### [Provided data]
%%

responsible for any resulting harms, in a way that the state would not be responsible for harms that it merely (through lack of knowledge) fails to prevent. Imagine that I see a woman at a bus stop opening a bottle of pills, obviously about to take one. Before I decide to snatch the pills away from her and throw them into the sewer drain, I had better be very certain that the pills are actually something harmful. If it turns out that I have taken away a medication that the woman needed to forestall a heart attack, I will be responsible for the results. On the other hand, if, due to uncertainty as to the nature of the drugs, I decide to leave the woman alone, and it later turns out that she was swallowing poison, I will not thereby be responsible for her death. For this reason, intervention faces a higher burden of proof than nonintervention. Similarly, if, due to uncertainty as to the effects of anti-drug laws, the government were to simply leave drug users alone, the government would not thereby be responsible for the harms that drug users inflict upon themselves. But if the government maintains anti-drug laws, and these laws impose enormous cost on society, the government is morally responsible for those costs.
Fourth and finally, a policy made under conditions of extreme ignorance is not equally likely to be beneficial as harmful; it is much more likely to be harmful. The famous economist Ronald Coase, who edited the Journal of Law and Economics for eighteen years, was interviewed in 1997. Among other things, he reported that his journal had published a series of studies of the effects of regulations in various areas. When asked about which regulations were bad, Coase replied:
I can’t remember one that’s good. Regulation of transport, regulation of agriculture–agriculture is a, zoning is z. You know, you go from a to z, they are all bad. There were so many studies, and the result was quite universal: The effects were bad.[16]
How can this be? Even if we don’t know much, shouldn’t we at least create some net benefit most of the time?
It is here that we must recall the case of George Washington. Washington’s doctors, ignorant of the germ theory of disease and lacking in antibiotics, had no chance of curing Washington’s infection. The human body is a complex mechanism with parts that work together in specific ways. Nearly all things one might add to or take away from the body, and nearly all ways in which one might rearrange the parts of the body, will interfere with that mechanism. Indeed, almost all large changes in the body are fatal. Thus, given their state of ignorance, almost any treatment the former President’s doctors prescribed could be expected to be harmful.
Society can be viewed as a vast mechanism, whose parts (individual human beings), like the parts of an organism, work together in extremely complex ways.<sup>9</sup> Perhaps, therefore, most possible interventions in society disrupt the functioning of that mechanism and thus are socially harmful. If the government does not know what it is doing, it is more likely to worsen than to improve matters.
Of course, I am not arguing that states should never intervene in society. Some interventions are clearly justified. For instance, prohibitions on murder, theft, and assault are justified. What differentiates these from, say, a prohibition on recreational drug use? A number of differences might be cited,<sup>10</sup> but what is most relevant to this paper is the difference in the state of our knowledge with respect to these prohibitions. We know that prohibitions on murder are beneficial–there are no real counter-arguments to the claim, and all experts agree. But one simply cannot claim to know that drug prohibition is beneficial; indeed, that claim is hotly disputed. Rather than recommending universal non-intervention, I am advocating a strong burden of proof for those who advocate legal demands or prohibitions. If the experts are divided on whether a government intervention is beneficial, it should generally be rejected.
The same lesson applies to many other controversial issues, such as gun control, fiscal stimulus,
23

%%

### [Requirement]
For each line above that contains "many", make a copy.

### [Output of the task]
I can’t remember one that’s good. Regulation of transport, regulation of agriculture–agriculture is a, zoning is z. You know, you go from a to z, they are all bad. There were so many studies, and the result was quite universal: The effects were bad.[16]
The same lesson applies to many other controversial issues, such as gun control, fiscal stimulus,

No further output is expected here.